= Russell Thacher =

American film producer

Russell Thacher (c. 1919 – October 1, 1990) was an American author and film producer who co-produced the films Soylent Green and The Last Hard Men together with Walter Seltzer.

Born in Hackensack, New Jersey, Thatcher attended New York University and Bucknell University, before serving in the United States Navy during World War II.

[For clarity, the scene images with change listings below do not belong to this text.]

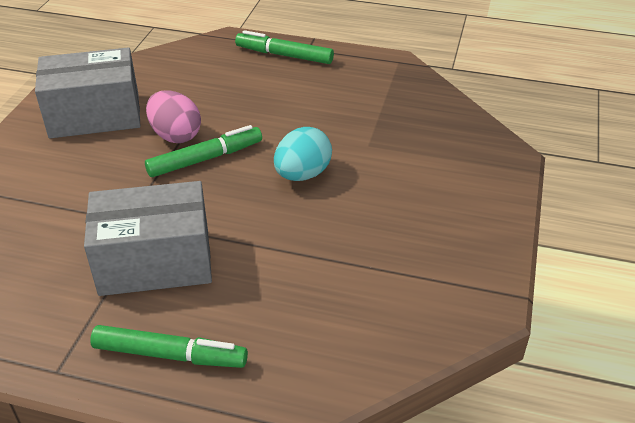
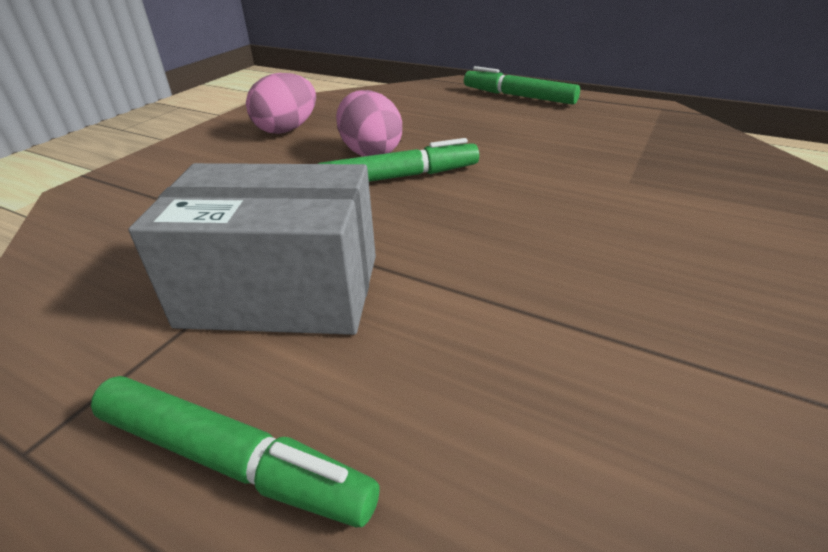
camera: 15 degrees right, 5 degrees down
(95, 115) = (287, 130): grey box -> pink egg
(302, 174) = (530, 205): turquoise egg -> none

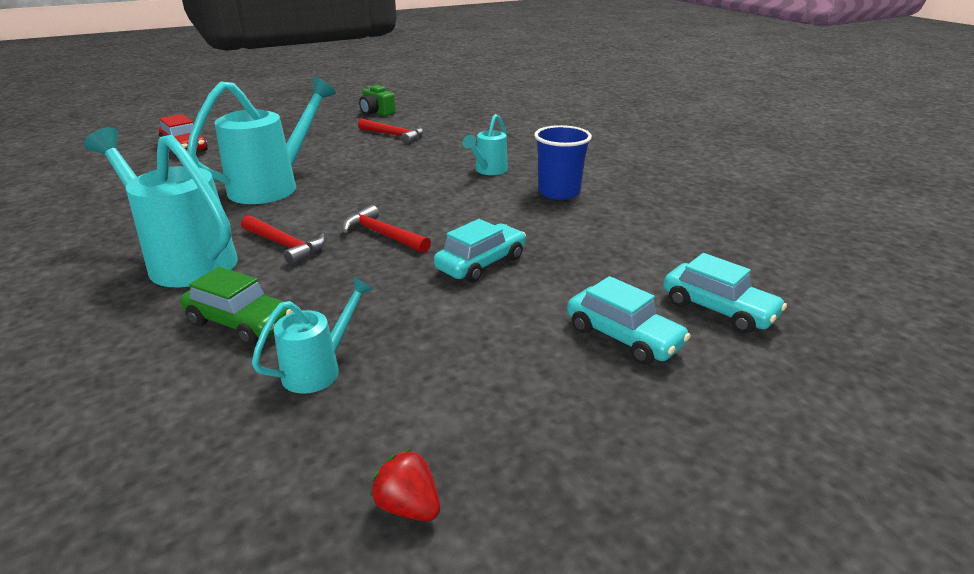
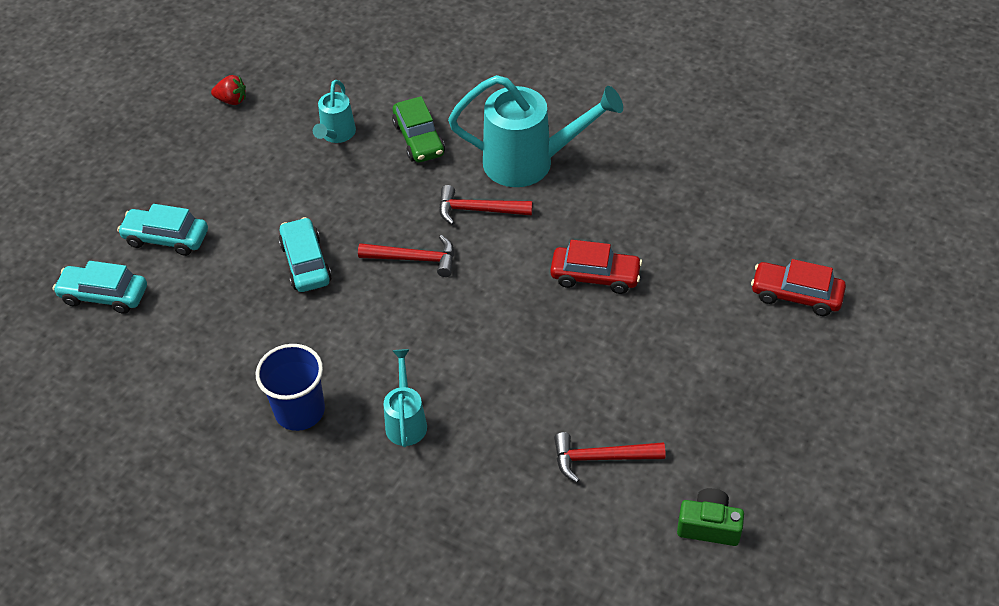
camera: 150 degrees right, 20 degrees up
(241, 322) = (419, 139): green car -> green car turned 105 degrees counterclockwise
(273, 186) = (595, 276): turquoise watering can -> red car
(481, 263) = (306, 263): turquoise car -> turquoise car turned 150 degrees clockwise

In addition to working as an editor at Omnibook Magazine and the Book-of-the-Month Club, Thacher authored the novels The Captain, The Tender Age and A Break in the Clouds. The Captain, Thacher's first novel, is set on board a Landing Ship, Tank in the Pacific War. The novel is notable for its early positive portrayal of homosexuality, exemplified in the characters of two crew members, though male eroticism is an undercurrent throughout the book. It was published by Macmillan in New York in 1951 and Allan Wingate in London in 1952, with subsequent paperback editions. In The Tender Age, Thacher writes about the experiences of a 17-year-old boy growing up in a town in New Jersey.

In 1963, he was hired by Metro-Goldwyn-Mayer, originally working for the firm in New York City before heading out west, where he was the studio's vice president for production. By the early 1970s was working on his own as a film producer. Together with Walter Seltzer, Thacher co-produced Soylent Green, the 1973 science fiction thriller, and The Last Hard Men, a 1976 Western prison break film; both films starred Charlton Heston. Other films he produced include Travels with My Aunt and The Cay, for which he wrote the teleplay.

A resident of Woodland Hills, Los Angeles, Thacher died in Los Angeles at the age of 71 due to complications resulting from abdominal surgery, on October 1, 1990.